Puis deux mains m'ont attrapé, la première, celle de Manet, peinte par Fantin Latour, bleutée tenant sa canne. On dirait la main d'un cadavre. Effrayante. Et juste à coté, une autre main, monstrueuse elle aussi, celle d'un homme par Caillebotte, une main horrible, hachée, tourmentée, alors que l'homme a l'air si calme...
Et pour finir, Caillebotte en homme invisible... Déformation de photographe sans doute, mais en regardant le tableau "Au café" de Caillebotte, on y voit un homme debout, dans un café, et derrière lui il y a un très grand miroir comme on peut en trouver, recouvrant des murs entiers dans certains cafés qui ont souvent pour but de créer un trompe l'oeil et de créer l'illusion que l'endroit est beaucoup plus grand. Et bien, Caillebotte devrait se refléter dans le miroir qui se trouve juste en face de lui, si il avait été question d'un photographe, on aurait à coup sûr vu l'homme, l'appareil photo à la main, entrain de photographier la scène, hors ici il n'y a personne, Caillebotte s'est volontairement fait disparaitre du tableau, son but n'est donc pas de représenter une scène avec le soucis du détail réaliste, mais bien de nous inviter à partager un instant dans un endroit donné, durant quelques secondes. comme des êtres invisibles de passage.
Dans une exposition nous sommes des hommes invisibles, traversant le temps et l'espace pour attérir dans un champ de bataille, un salon, un café, une chambre, nous voyons mais les personnages ne nous voient pas.
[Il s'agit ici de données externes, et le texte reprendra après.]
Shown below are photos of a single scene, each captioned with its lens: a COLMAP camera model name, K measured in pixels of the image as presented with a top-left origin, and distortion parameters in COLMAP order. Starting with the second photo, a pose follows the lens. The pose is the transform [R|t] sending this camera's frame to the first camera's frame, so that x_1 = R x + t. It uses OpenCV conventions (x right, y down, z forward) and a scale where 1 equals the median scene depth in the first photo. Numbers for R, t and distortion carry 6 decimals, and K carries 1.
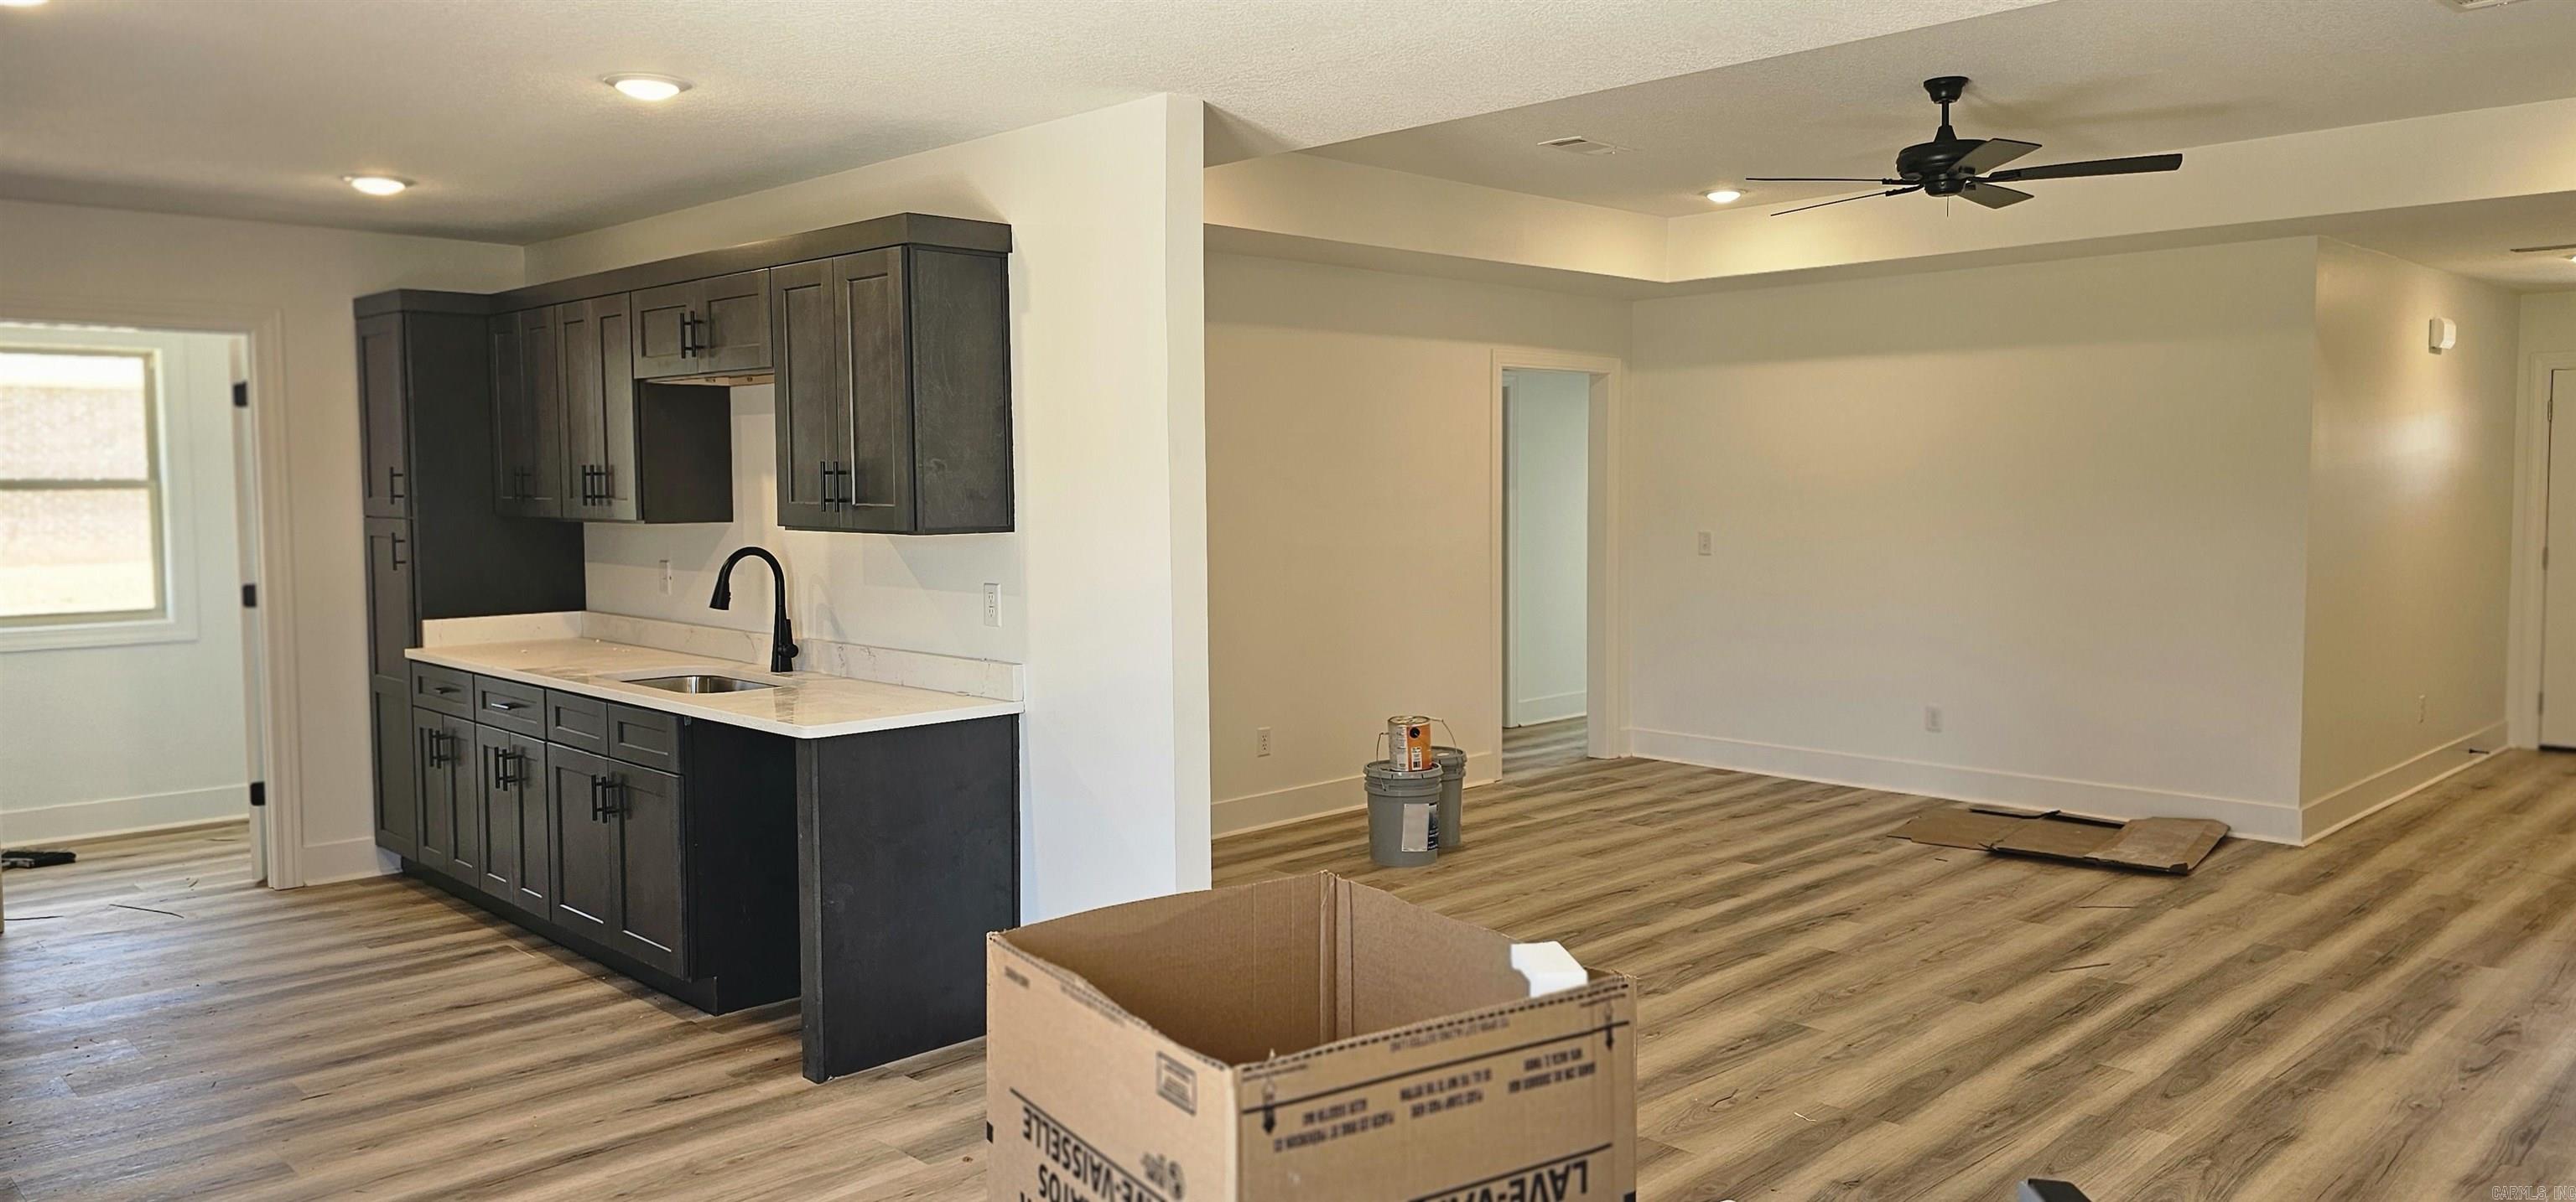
lens RADIAL K [[1709.7, 0, 1302.2], [0, 1709.7, 578.0], [0, 0, 1]] dist [0.076741, -0.072327]
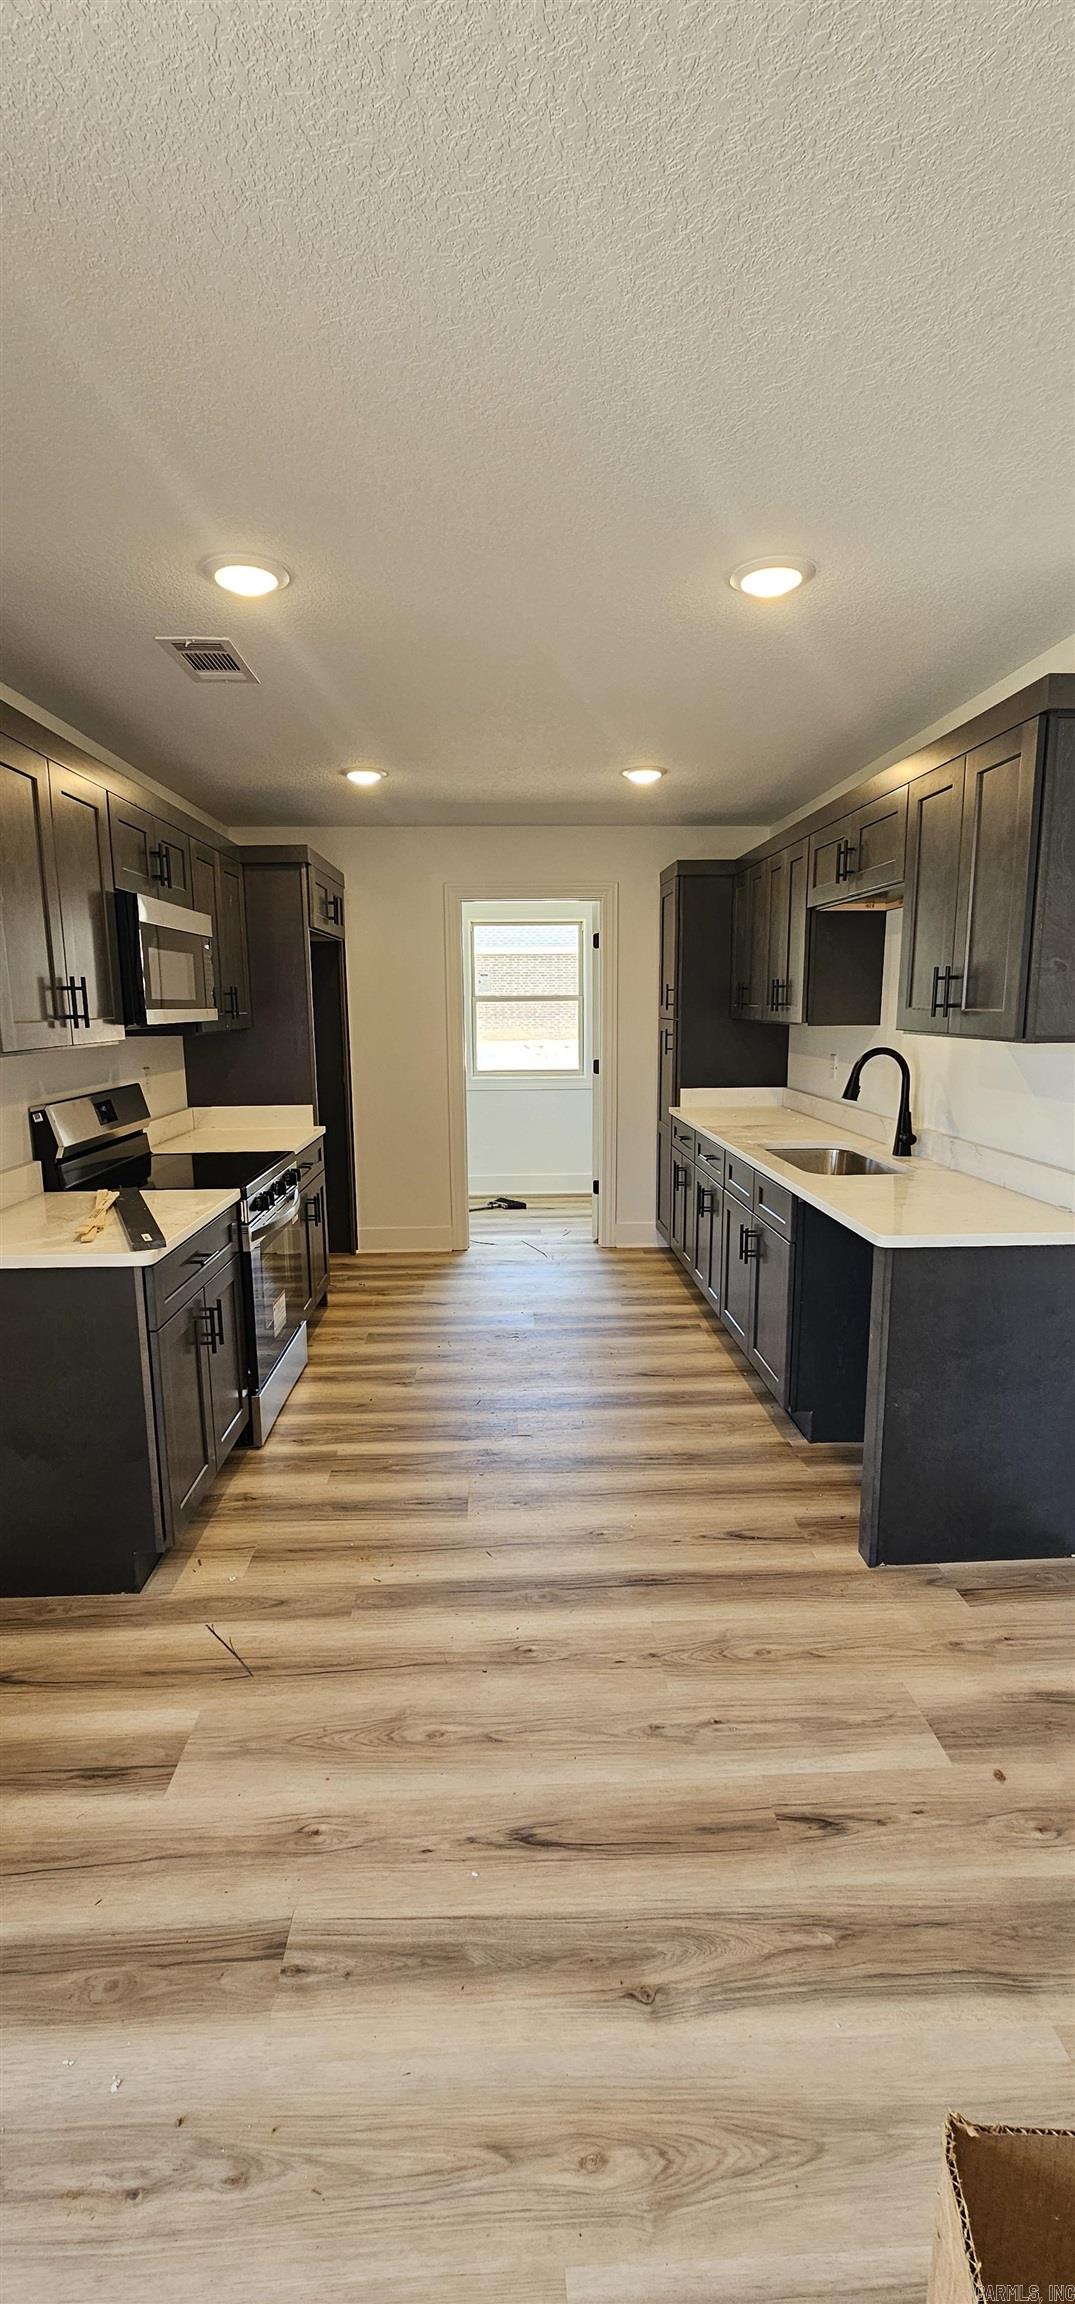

Nous entrons et sortons de chez eux à volonté sans perturber l'instant. Sans agiter la moindre poussière, sans créer le moindre souffle.
Entrer dans un musée c'est un peu entrer dans le monde des morts, des fantômes, autour de nous, il n'y a à voir que du temps révolu, des choses qui ne sont plus, des êtres disparus depuis longtemps. Des souvenirs, des témoignages. Nous regardons ce qui se trouve dans ces cadres, qui sont comme des fenêtres sur le passé, chaque tableau est un aquarium où est emprisonné une seconde d'un autre temps. Je voudrais pouvoir y tremper la main, y plonger la tête et sentir le parfum de la jeune fille de Gervex, je voudrais pouvoir respirer l'odeur des cigares et du café qu'on sert à la table de Beraud. Je voudrais respirer l'odeur du bois des rabotteurs de Caillebotte. Je voudrais plonger dans un tableau et ne plus en sortir, passer par la fenêtre dans la fenêtre, me mettre en abîme. pour l'éternité.